[RECORD EXTRACTS — start]

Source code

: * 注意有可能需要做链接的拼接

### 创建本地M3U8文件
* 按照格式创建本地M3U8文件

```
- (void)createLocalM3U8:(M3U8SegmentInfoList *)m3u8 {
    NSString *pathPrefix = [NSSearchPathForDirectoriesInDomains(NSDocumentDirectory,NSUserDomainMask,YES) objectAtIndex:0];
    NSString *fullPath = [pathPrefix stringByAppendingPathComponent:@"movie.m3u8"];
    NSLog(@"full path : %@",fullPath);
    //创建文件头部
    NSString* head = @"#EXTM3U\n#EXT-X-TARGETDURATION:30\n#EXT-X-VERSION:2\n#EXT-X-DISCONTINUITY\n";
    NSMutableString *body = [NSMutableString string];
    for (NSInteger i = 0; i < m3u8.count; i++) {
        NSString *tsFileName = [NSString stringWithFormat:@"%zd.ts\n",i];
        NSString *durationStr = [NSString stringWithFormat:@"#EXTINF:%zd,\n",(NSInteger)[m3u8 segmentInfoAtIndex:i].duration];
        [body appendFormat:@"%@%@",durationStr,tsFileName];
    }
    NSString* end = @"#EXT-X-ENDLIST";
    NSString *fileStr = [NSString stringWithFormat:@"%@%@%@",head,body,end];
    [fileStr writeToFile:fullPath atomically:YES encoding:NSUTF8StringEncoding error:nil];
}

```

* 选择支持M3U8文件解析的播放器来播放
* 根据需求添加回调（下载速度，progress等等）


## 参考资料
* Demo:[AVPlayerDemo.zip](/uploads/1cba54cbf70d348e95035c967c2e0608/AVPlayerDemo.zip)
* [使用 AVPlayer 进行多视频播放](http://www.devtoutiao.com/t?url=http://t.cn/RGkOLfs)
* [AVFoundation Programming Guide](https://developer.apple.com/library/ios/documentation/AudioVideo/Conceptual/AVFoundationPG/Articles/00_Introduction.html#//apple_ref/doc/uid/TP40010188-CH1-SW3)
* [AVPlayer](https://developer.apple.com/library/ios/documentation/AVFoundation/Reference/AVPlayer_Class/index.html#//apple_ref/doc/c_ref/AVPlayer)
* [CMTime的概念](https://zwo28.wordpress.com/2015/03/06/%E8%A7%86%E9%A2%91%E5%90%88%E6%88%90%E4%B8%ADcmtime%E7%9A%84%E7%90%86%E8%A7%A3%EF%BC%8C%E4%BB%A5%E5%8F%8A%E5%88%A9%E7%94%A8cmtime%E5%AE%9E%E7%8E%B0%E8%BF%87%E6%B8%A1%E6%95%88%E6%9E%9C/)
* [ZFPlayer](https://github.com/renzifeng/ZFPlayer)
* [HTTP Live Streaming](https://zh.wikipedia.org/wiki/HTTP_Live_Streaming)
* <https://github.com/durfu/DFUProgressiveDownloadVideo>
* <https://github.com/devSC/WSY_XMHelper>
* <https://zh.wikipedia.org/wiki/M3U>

[RECORD EXTRACTS — finish]

* _TASK ITEM_
Please report only the number of lines above that include "head".

* _RESULT BELOW_
2